Despite the fact that Fitzgerald was told that she'd given permission to give up Lily for adoption, "that never happened," she said. What followed was a series of calls and appointments that Fitzgerald said were canceled — and still, Lily was never returned home.
Lily was even posted and listed as up for adoption in an SASE publication, she said. Fitzgerald said she was made to feel that SASE did "not trust" her family to keep Lily indoors, and that she was "lied" to and told that she'd given permission to release the cat, which, she said, was untrue.
This week, she posted on Facebook: "My kids want their cat back. My husband and I want our cat back. We were never given a chance. They never communicated with us."

The only reason she sent Lily to SASE, Fitzgerald said, was to do what was in the best interest of the kittens. "To have their mom there to feed them and take care of them, so they could grow up strong and then be adopted. And now we're being punished," she wrote this week. "It took us months to get her to used to us."
On Wednesday, Fitzeral said: "We as a family feel completely railroaded over. We are a family who loved and cared for that cat."
Had they known what would happen, they would have kept and raised the kittens themselves, Fitzgerald said.
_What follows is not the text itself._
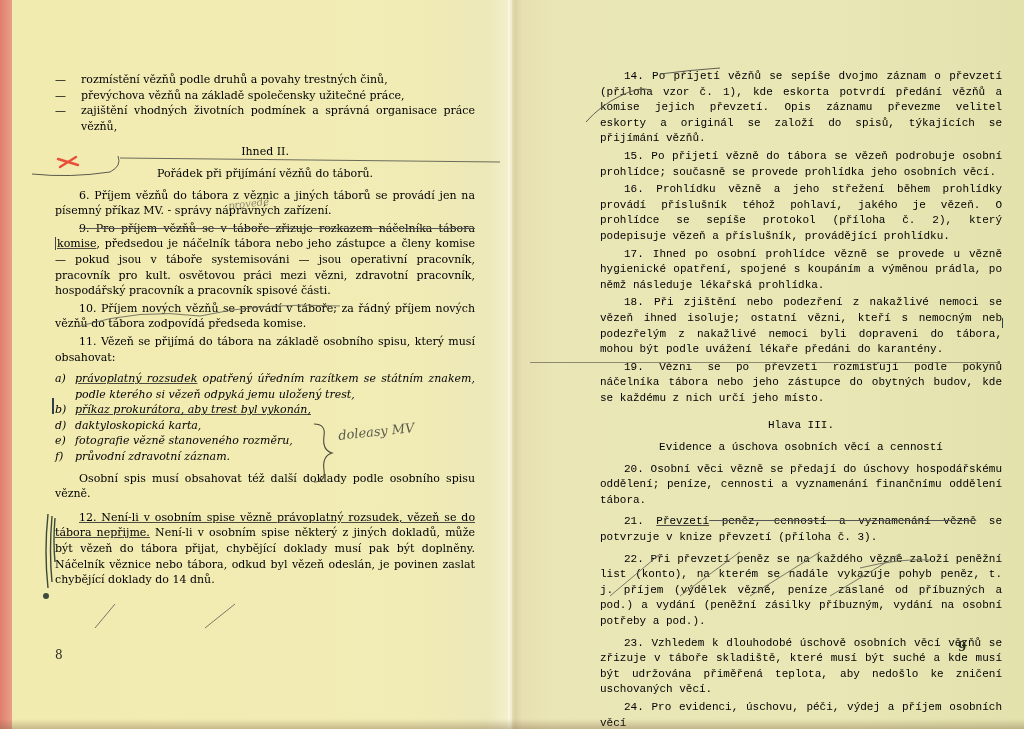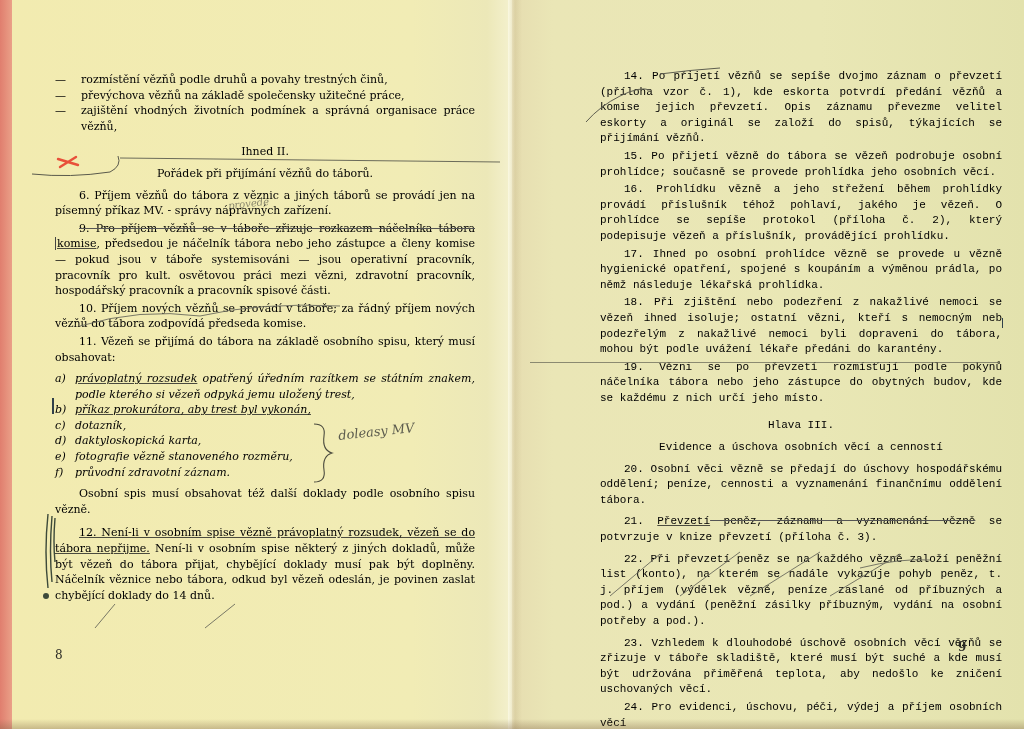"c) dotazník," p.list-item { html: <p><span>c)</span><span>dotazník,</span></p> -> none }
Their entire family adores Lily, Fitzgerald said: "She is such a loving cat. I was a dog person before Lily came into our lives — and she turned me into a cat person. She was so gentle with my one-year-old. And she was just so patient and kind. She would sit there for hours wanting us to pet her. My daughter meowed before she started saying anything else because of Lily. We got to know her and her us. She trusted us. So much so that I was able to even trap her in the first place because she came indoors to eat."
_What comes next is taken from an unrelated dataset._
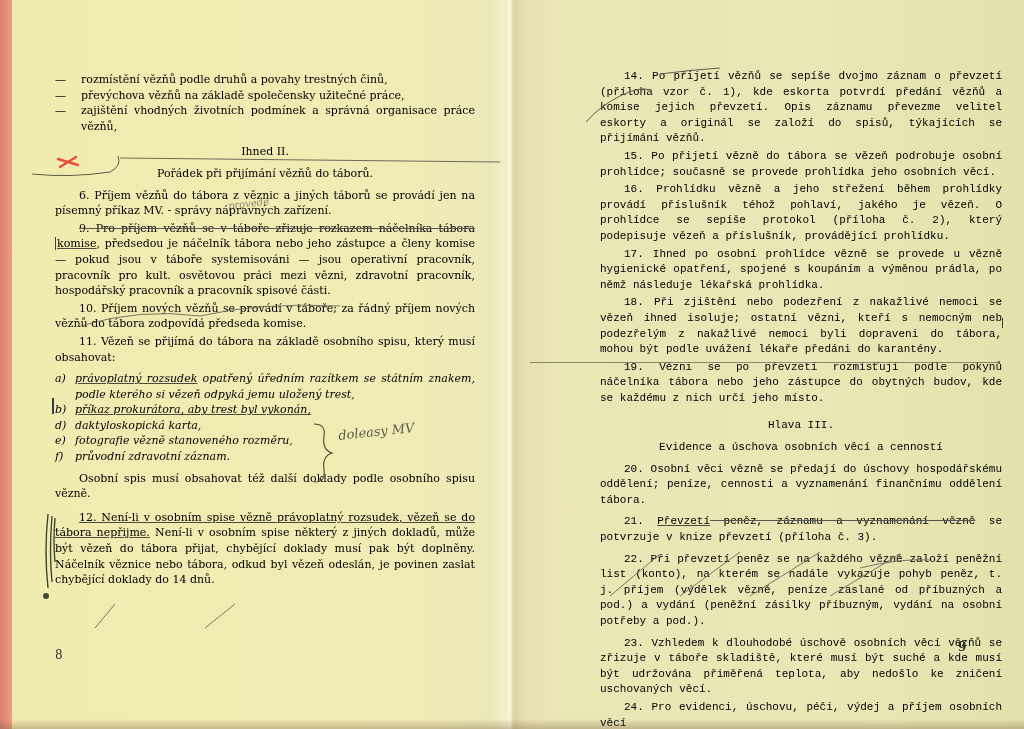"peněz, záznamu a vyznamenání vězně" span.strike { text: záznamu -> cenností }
And when the kittens were born, Fitzgerald said her kids got experience that miracle. "They even named them," she said.
After Lily and the kittens were gone, every day, the children looked for their pets. "My kids would beg me to see the cat, to see the kittens. They'd ask, 'When is Lily coming home?' Because every day her empty cat house sits on our back table. And we will probably never get her back," she said Wednesday.
But on Friday, the Fitzgerald's will see their beloved cat come home.
The SASE called to apologize Thursday, Fitzgerald said.
A representative from the SASE told Fitzgerald that the organization would review its policies and procedures moving forward. "I hope that this doesn't happen to anyone again," Fitzgerald said.
Speaking with Patch, the SASE said: "We apologize for the confusion on our end. We'd love to correct situations like this in the future."
The problem, SASE said, was a miscommunication.
What happened, SASE said, "was never our intention. We help a lot of families with cats from their yards. We were trying to do a good thing. We're going to work to iron things out. We are going to look at our procedures."
Normally when they receive feral cats from people, they don't want them back, SASE said.
Also, SASE said, the organization will work with the Fitzgeralds, who have promised to keep Lily as an indoor cat, to acclimate Lily, who has now lived in the shelter as well as a new home. "We'll help Lily get used to her old life," SASE said.
And, SASE said, they will try and give some of Lily's kittens to the family that adopted her, "so everyone can be happy. We didn't want to upset anyone — and we're trying to remedy that."
"Overall, it's a happy ending," SASE said.